Dabei sahen alle Drei grade auf das Haus und speciell auf das Fenster, an welchem Miß Brandon saß. Mr. Custis bekam einen Schreck, dankte hastig und lief davon, als wär’ er ein verfolgter Dieb. Nun erzählten und fragten die beiden Mädchen nach dem fremden Herrn – und bald war es in der ganzen Straße bekannt, wer der Herr sei und was er gefragt und gesagt habe. – Miß Clifford gehörte zu den reichsten Erbinnen der Stadt und war die Perle der höchsten Gesellschaft. Der Herr, der sich nach der Schneidermamsell erkundigt, ist ein weitläufiger Verwandter und ihr „Zukünftiger.“ Das weiß die ganze Stadt. Noch viel mehr wissen die zahlreichen alten Jungfern, die in den Gesellschaften, Kirchen, Schulen, Missionsgesellschaften und selbst in der Politik eine wahre Landplage Englands bilden.

M. Custis schämte sich seines Benehmens und seines an den Tag gelegten Interesses für ein schönes Näherinnengesicht, als er seiner blendenden, glänzenden Zukünftigen gegenüber saß. Tante und Nichte bestürmten ihn mit Fragen, womit man ihm aufwarten könne, Kuchen, Wein, Früchten, Schweizerkäse u. s. w. Nichts, nichts, durchaus nichts, erst möchten die Damen da ihr Geschäft, worin er sie unterbrochen, vollenden.

„Nun denn helfen Sie uns vielleicht,“ rief Miß Emilie; „es ist eine schwere und delicate Arbeit, eine correcte Liste der Personen, welche zu unserer Abendpartie einladbar sind, zu entwerfen. Sehen Sie dieses Heer von Namen, und Tante und ich zerbrechen uns schon lange die Köpfe, da es uns vorkommt, als hätten wir Jemand vergessen. Nun vielleicht haben Sie, lieber Cousin, noch Erinnerungen aus Ihrer Kindheit von unserer kleinen Stadt und der großen Welt darin. Zu viel haben wir Keinen, das weiß Tante am Besten.“

„Ja,“ antwortete die Tante, „man kann sich nicht mit Jedermann befassen und doch möchte man auch nicht gerne Jemand beleidigen. Es drängen sich aber jetzt zu viel unter die Aristokratie, so daß man sehr streng sein muß.“

„Je nun, ich denke, das kann uns wenig kümmern, wer sich unter die Aristokratie drängt,“ versetzte Custis, indem er that, als studirte er die Liste.

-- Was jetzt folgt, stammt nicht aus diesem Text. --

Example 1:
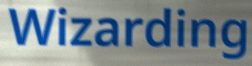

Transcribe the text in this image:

Wizarding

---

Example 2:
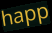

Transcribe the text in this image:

happ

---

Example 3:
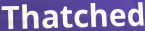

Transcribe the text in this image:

Thatched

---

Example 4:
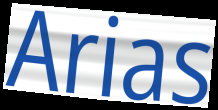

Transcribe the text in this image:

Arias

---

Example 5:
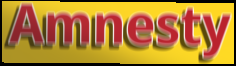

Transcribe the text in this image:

Amnesty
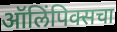
ऑलिंपिक्सचा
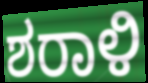
ಶರಾಳಿ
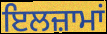
ਇਲਜ਼ਾਮਾਂ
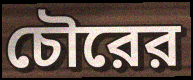
চৌরের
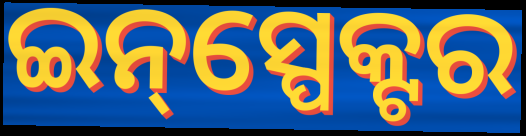
ଇନ୍‌ସ୍ପେକ୍ଟର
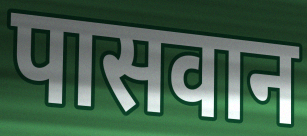
पासवान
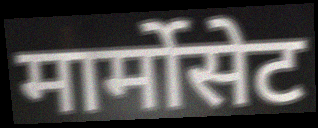
मार्मोसेट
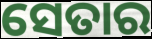
ସେତାର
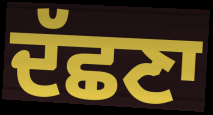
ਦੱਛਣਾ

„Wir müssen aristokratisch sein, lieber Cousin,“ sagte Miß Clifford mit vornehmer Leichtigkeit; „wir müssen es um so mehr, da wir keine Titel haben, die das gemeine Volk von selbst abhalten.“

„Das gemeine Volk?“ fragte Edward mit spöttischem Lächeln.

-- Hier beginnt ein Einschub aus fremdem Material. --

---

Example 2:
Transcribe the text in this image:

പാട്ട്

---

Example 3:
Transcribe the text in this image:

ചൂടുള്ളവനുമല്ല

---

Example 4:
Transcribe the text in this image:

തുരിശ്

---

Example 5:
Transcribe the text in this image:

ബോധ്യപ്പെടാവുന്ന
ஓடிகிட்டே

„Ich meine nicht eigentlich gemeines Volk; das kommt allerdings nicht; aber ich meine die Niemands und Habenichtse, die – aber wie komisch, daß ich meinem theuern Cousin erklären will, was ich meine. Ich schmeichelte mir,“ setzte sie mit einem brillanten [288] Lächeln hinzu, „von meinem lieben Cousin in jeder Beziehung verstanden zu werden.“

„Die schönsten Räthsel lassen sich am schwersten lösen,“ entgegnete der Zukünftige“ mit erzwungener Artigkeit; „aber ich sehe, daß die werthen Damen doch nicht so streng sind, als sie vorgaben. Brillirt hier doch Peter Leverell nebst Frau und Tochter. Ist das derselbe, dessen Schuhe ich immer schief trat, so daß mein Vater bei einem andern Schuhmacher arbeiten ließ?“

„Ein Schuhmacher auf unserer Liste?“ lachte Miß Emilie. „Verehrter Herr Vetter, Sie haben Pech mit ihrem Witze.“

„Gibt es zwei Peter Leverell’s hier?“

„Es ist derselbe, lieber Vetter, aber ein Anderer geworden.“

„Unmenschlich reich!“ sagte die Tante.

Uebermenschlich reich, reich in des Wortes schönster Bedeutung,“ setzte Emilie hinzu, das einsilbige dämonische Wort mit einer Art von Andacht betonend.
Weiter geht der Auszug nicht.